Work request: When you reach the line containing "wrist: (279, 270)" in the entries below, start writing out each line exactly, and stop after the line containing "middle dip: (165, 187)".

Exercise data:
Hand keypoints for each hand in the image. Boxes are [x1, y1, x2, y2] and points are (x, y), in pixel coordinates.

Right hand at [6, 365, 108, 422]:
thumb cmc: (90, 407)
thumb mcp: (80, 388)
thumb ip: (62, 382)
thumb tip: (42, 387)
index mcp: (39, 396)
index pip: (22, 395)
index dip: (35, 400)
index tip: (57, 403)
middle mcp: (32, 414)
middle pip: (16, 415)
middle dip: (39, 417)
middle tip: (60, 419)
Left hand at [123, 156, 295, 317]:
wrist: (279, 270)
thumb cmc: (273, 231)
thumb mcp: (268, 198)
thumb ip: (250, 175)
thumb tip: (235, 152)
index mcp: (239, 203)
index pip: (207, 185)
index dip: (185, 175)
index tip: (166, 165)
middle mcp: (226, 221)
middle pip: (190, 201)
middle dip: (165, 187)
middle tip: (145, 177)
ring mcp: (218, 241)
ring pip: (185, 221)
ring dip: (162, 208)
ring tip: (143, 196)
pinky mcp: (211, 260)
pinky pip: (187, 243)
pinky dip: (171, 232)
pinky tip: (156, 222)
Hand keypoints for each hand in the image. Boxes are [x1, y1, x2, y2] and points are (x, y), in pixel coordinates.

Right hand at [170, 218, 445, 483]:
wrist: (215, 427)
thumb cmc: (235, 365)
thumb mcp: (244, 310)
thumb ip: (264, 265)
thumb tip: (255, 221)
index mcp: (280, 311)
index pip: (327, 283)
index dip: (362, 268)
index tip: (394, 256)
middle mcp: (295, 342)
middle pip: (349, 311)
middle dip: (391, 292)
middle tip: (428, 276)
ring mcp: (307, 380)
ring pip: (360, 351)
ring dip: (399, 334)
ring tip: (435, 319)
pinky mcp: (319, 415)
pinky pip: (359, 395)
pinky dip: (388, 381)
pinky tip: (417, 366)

Exercise output:
wrist: (279, 270)
thumb cmc: (273, 231)
thumb mcp: (268, 198)
thumb ip: (250, 175)
thumb tip: (235, 152)
index mcp: (239, 203)
index pip: (207, 185)
index dip: (185, 175)
index tip: (166, 165)
middle mcp: (226, 221)
middle pip: (190, 201)
middle dip: (165, 187)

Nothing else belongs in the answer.